Please edit the stretch of the resignation essay from "Well, I finally" through "my teaching position.", replacing "threshold" with "doorway".

Extract —
-- Opening Marker --
“If you ever find yourself in the wrong story,
(…unless you can change the story from within, of course. But if you can’t? Please leave, I beg of you.)”
Well, I finally went ahead and did the thing I’d been terrified of doing for a very long time: I officially walked through the threshold that appeared so threatening and resigned from my teaching position.
I had been struggling with this dilemma for a few years. The scale finally tipped, and my inner knowing that it was the right thing to do outweighed my fear. I don’t know what’s next, but all the energy that went into “Should I or shouldn’t I?” is now freed up to figure that out. I feel a tremendous weight has been lifted. That weight is a double whammy called the Common Core and New York State’s Annual Professional Performance Review (APPR) teacher evaluation system. Together, they have at least tripled both the teacher workload and the amount of testing young children are subjected to, and ultimately turned kindergarten into something unpalatable to my soul.
I apologize in advance for what will probably be a lengthy post. But I have a story to share and want to emphasize from the beginning that this decision was not made on a whim. I was passionate about teaching and had to work hard and overcome many obstacles to become a teacher. And I am not in a financial position to just quit my job.
I entered the teaching profession relatively late in life as a divorced mother of two, after staying home for several years to raise my children. Prior to having children, I had been working on an MSW degree, specializing in hospice care. After becoming a mother, however, I was drawn to working with children and felt called to be a teacher. When my youngest child was in kindergarten, I began substituting in our local school district prior to pursuing a career in teaching. I had a long, complicated, expensive path ahead of me that involved obtaining a Masters degree, completing extra academic and internship requirements necessary for multiple teacher certifications, gaining experience, and finally landing a job in a highly competitive job market. The investment of time and money would be huge, but I knew I would have regrets if I didn’t pursue my dream. So I embarked on the long journey fueled by passion and focused on one step at a time so as not to be overwhelmed by the complexity and immensity of it.
There was a variety of unforeseen obstacles that I overcame along the way. For instance, in the middle of my graduate program, my ex-husband lost his job, and child support payments ceased. In order to proceed in the program (which that year consisted of a semester of full-time, unpaid student teaching), it was necessary for me to rely on student loans to cover basic living expenses. But I did it because I was passionate about teaching and anticipated it would be a lifelong career. One step at a time, I made my way towards my goal, not only for my own fulfillment but also to model to my children that when it comes to actualizing your dreams, where there’s a will, there’s a way. The day I was offered my teaching position was one of the happiest days of my life. I don’t think I stopped smiling for a week straight and was so excited I could barely sleep!
-- Closing Marker --
Entries supplied —
-- Opening Marker --
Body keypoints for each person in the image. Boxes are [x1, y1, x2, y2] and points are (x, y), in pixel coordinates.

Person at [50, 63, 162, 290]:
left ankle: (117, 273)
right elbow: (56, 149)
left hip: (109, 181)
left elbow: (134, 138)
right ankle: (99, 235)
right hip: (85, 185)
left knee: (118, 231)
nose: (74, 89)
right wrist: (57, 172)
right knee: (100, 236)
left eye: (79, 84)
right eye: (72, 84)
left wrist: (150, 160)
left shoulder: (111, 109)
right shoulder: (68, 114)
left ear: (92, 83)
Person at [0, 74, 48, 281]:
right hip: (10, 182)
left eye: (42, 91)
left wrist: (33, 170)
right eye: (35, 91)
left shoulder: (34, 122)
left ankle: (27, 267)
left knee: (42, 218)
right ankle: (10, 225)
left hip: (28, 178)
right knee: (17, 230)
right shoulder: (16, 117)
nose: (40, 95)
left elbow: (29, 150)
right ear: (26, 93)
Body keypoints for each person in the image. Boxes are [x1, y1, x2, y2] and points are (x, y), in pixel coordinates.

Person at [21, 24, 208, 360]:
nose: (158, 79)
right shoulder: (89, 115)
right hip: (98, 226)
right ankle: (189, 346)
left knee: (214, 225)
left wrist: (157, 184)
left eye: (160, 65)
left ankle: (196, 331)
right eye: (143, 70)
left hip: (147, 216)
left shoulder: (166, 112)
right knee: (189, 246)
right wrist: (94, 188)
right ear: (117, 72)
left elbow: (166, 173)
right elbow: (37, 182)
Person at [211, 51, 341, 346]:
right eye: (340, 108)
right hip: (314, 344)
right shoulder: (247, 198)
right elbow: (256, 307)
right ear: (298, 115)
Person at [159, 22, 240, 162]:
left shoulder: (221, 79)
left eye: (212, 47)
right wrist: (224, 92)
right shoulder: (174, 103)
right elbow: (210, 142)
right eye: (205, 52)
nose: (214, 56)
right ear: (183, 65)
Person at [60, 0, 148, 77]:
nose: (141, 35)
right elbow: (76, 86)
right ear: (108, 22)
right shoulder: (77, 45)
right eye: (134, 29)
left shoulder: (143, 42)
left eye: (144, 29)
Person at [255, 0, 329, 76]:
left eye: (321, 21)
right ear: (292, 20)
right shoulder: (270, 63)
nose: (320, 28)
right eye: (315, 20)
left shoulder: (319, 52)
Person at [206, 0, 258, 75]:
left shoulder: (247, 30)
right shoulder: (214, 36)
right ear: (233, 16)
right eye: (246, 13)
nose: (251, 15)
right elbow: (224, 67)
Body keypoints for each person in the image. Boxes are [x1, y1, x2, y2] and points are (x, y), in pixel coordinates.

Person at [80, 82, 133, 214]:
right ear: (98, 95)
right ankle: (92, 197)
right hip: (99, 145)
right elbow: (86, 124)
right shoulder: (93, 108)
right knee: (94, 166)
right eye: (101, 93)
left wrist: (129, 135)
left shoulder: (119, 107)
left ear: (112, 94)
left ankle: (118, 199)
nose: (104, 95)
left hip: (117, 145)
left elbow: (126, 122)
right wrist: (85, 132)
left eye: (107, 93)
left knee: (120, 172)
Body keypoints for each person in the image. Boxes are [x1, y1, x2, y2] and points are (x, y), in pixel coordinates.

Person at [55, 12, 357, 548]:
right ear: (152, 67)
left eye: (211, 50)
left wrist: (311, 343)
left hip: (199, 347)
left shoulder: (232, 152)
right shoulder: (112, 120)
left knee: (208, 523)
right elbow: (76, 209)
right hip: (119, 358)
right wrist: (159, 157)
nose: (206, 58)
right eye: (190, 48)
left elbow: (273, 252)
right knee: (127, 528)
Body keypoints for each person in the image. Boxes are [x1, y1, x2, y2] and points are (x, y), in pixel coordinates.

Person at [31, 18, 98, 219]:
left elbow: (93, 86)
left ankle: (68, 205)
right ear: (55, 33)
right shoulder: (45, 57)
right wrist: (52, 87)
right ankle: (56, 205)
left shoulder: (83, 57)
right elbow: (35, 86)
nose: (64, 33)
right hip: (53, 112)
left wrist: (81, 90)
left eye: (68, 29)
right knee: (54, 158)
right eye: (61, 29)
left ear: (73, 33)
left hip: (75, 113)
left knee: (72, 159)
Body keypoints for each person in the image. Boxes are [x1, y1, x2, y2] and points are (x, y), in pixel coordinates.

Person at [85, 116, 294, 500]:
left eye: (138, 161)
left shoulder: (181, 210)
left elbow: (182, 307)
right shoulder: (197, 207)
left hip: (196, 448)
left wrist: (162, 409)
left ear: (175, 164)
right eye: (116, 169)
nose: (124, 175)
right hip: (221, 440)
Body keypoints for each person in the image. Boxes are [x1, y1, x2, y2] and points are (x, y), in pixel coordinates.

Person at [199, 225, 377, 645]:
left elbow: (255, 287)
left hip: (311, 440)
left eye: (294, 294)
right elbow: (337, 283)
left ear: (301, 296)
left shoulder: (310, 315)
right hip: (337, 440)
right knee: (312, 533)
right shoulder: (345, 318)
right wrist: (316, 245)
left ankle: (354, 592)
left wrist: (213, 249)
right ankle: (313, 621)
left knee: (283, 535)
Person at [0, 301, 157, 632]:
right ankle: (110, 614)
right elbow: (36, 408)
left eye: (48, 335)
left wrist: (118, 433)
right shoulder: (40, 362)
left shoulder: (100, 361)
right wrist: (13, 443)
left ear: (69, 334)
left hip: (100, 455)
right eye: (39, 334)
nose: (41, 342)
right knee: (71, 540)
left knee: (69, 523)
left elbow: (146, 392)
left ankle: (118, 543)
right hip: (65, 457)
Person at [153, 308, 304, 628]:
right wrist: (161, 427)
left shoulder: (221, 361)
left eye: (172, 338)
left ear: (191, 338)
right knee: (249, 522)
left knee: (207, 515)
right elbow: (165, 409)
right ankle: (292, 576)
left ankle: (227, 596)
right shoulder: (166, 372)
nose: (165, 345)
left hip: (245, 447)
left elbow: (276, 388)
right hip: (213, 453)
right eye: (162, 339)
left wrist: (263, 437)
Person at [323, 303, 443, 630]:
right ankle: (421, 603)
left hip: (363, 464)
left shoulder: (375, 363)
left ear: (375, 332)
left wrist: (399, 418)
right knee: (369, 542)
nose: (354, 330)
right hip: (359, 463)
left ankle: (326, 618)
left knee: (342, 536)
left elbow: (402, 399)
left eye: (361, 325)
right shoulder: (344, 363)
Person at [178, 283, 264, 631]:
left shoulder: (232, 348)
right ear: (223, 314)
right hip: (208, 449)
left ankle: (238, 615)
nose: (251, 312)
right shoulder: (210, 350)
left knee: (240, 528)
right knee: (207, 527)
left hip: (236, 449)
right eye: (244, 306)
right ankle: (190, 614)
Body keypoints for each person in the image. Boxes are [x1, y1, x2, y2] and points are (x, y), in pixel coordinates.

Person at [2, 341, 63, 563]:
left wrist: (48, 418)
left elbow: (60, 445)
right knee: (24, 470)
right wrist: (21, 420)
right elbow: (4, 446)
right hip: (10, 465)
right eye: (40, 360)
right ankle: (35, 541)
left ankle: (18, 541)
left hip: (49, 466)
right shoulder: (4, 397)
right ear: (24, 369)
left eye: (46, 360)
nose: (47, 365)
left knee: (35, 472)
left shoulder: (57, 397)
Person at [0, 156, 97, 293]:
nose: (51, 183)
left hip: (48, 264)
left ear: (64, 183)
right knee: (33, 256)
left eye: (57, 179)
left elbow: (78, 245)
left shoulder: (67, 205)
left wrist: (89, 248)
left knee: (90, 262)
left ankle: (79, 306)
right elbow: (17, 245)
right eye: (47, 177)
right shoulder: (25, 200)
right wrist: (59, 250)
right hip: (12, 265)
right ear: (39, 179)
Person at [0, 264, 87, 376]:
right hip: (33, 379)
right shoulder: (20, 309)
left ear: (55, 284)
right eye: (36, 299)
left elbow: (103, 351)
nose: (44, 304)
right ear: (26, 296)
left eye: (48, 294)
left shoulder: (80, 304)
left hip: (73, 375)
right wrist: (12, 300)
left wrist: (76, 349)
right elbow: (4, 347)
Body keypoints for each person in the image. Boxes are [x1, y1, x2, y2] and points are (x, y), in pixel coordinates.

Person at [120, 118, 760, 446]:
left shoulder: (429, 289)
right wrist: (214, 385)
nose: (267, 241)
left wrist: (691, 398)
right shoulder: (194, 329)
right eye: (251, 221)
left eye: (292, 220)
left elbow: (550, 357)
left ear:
-- Closing Marker --
Exercise output —
Well, I finally went ahead and did the thing I’d been terrified of doing for a very long time: I officially walked through the doorway that appeared so threatening and resigned from my teaching position.